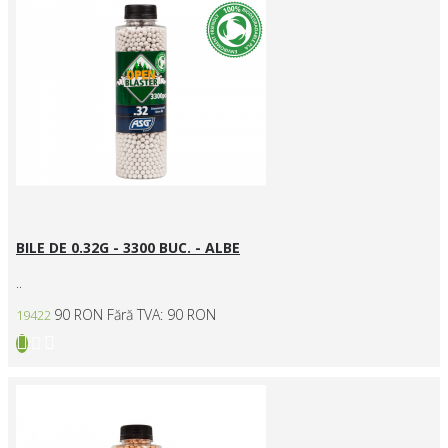
BILE DE 0.32G - 3300 BUC. - ALBE
..
90 RON
Fără TVA: 90 RON
19422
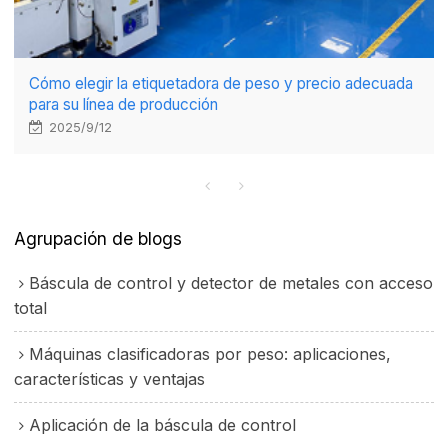
Cómo elegir la etiquetadora de peso y precio adecuada
para su línea de producción
2025/9/12
Agrupación de blogs
Báscula de control y detector de metales con acceso
total
Máquinas clasificadoras por peso: aplicaciones,
características y ventajas
Aplicación de la báscula de control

**Your objective:** Can the entries above be repeated exactly, without their pictures?

**Reply to the task:**
BILE DE 0.32G - 3300 BUC. - ALBE
..
90 RON
Fără TVA: 90 RON
19422
Cómo elegir la etiquetadora de peso y precio adecuada
para su línea de producción
2025/9/12
Agrupación de blogs
Báscula de control y detector de metales con acceso
total
Máquinas clasificadoras por peso: aplicaciones,
características y ventajas
Aplicación de la báscula de control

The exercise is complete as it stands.